Thalassobathia pelagica
- Conservation status: Least Concern (IUCN 3.1)

Scientific classification
- Domain: Eukaryota
- Kingdom: Animalia
- Phylum: Chordata
- Class: Actinopterygii
- Order: Ophidiiformes
- Family: Bythitidae
- Genus: Thalassobathia
- Species: T. pelagica
- Binomial name: Thalassobathia pelagica (Cohen, 1963)

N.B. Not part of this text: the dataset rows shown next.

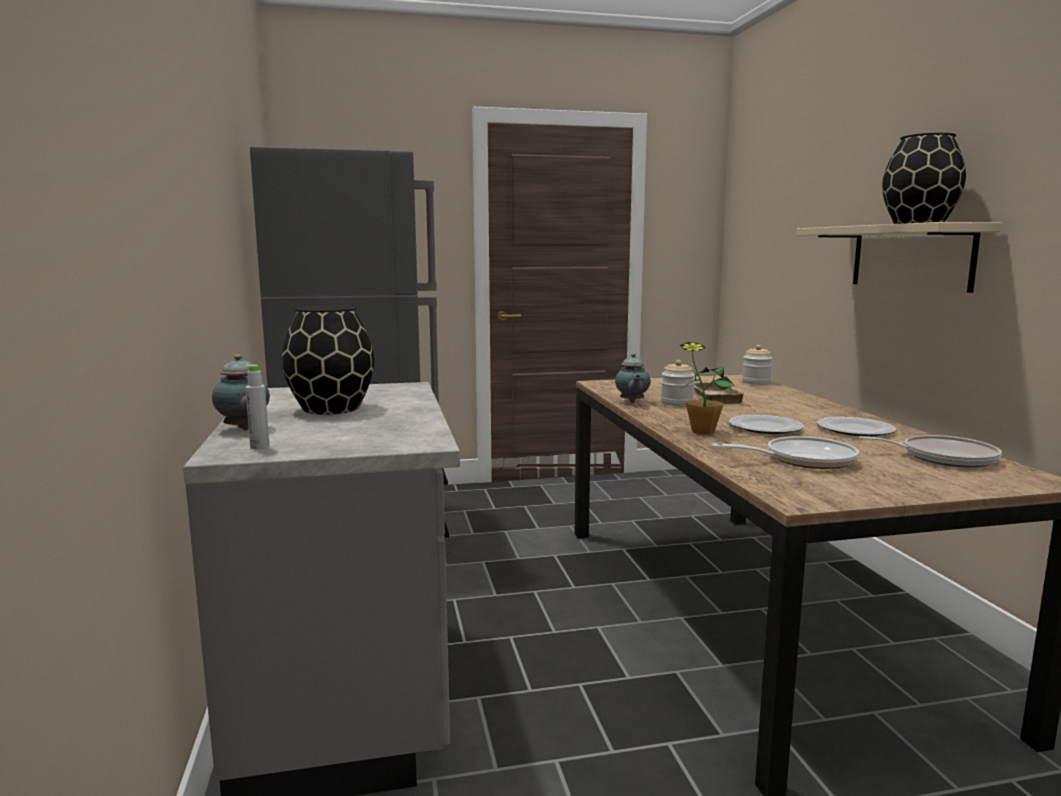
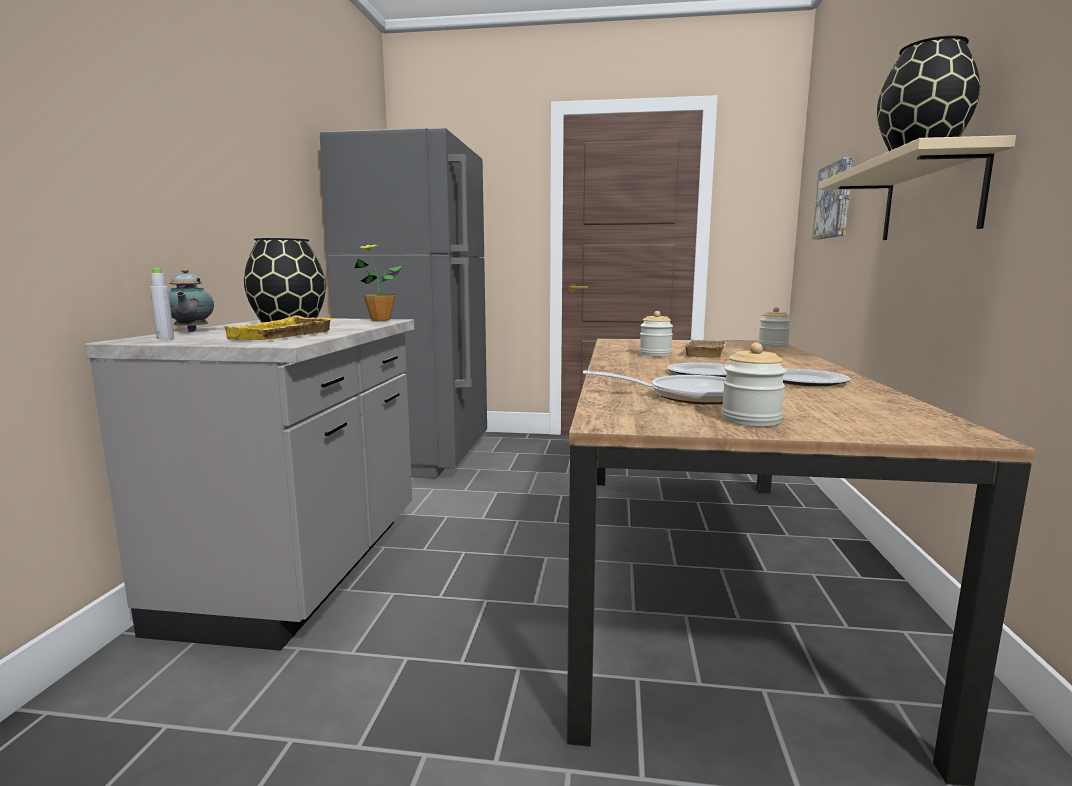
camera: 20 degrees right, 0 degrees up
teapot [615,353,651,403] -> none
potted plant [680,342,735,435] -> potted plant moved to [354,244,402,321]
frying pan [859,435,1002,467] -> none
none -> yellow tray [224,315,335,340]
none -> jar [721,343,786,427]
none -> picture [812,157,853,240]

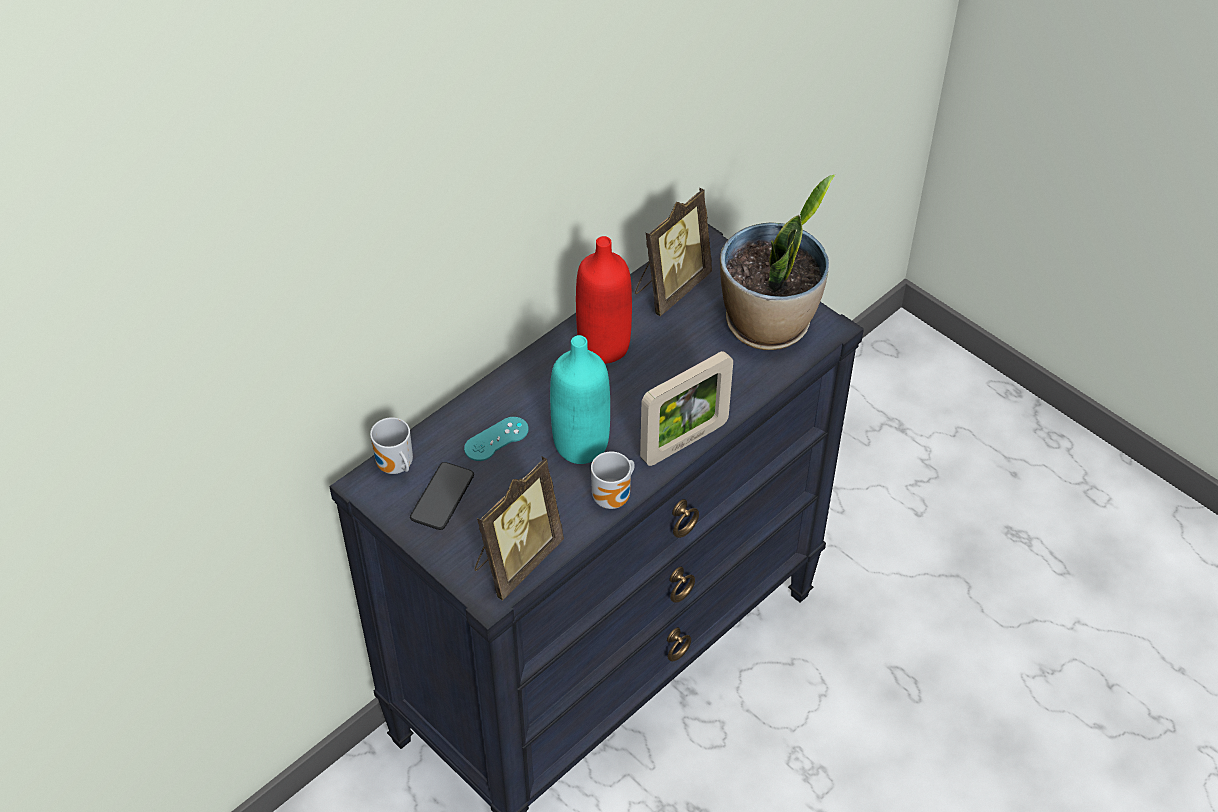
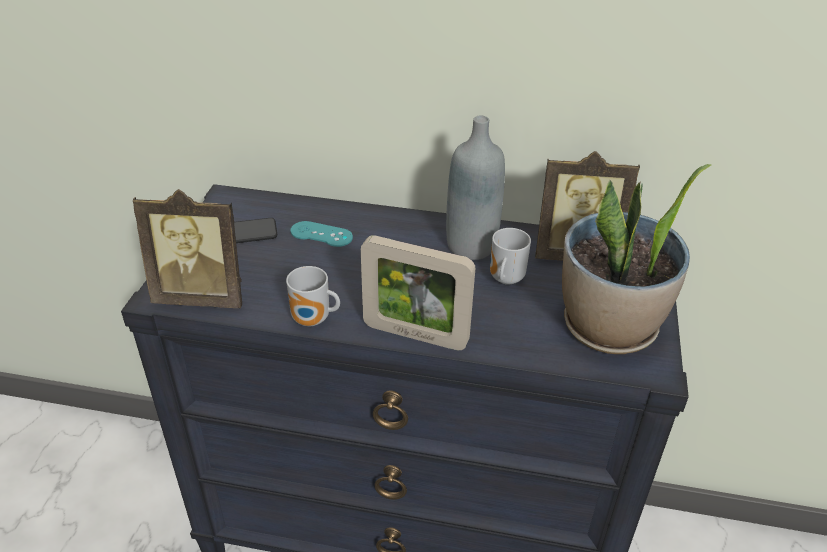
camera: 55 degrees right, 10 degrees down
mug [370,417,413,474] -> mug moved to [490,228,531,285]
turquoise bottle [550,335,610,464] -> none
red bottle [576,236,632,364] -> grey bottle [446,116,505,260]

= Thalassobathia pelagica =

- Authority: (Cohen, 1963)
- Conservation status: LC

Species of fish

Thalassobathia pelagica is a species of fish in the family Bythitidae (viviparous brotulas). It is sometimes referred to by the common name pelagic brotula.

==Description==
Thalassobathia pelagica has a maximum length of 22.1 cm. It has 72–79 dorsal soft rays, 58–65 anal soft rays and 22–29 pectoral soft rays. It has 7 branchiostegal rays and its head and body are compressed.

==Habitat==
Thalassobathia pelagica is bathypelagic, living at depths of 500–1000 m in the Atlantic Ocean. Two specimens have been collected between Iceland and Ireland, and one from the Gulf of Guinea. It has also been reported from Greenland and Iceland. A specimen from the Bering Sea has uncertain identification as this species.

==Behaviour==
Thalassobathia pelagica lives in close association with the sea jelly Stygiomedusa gigantea.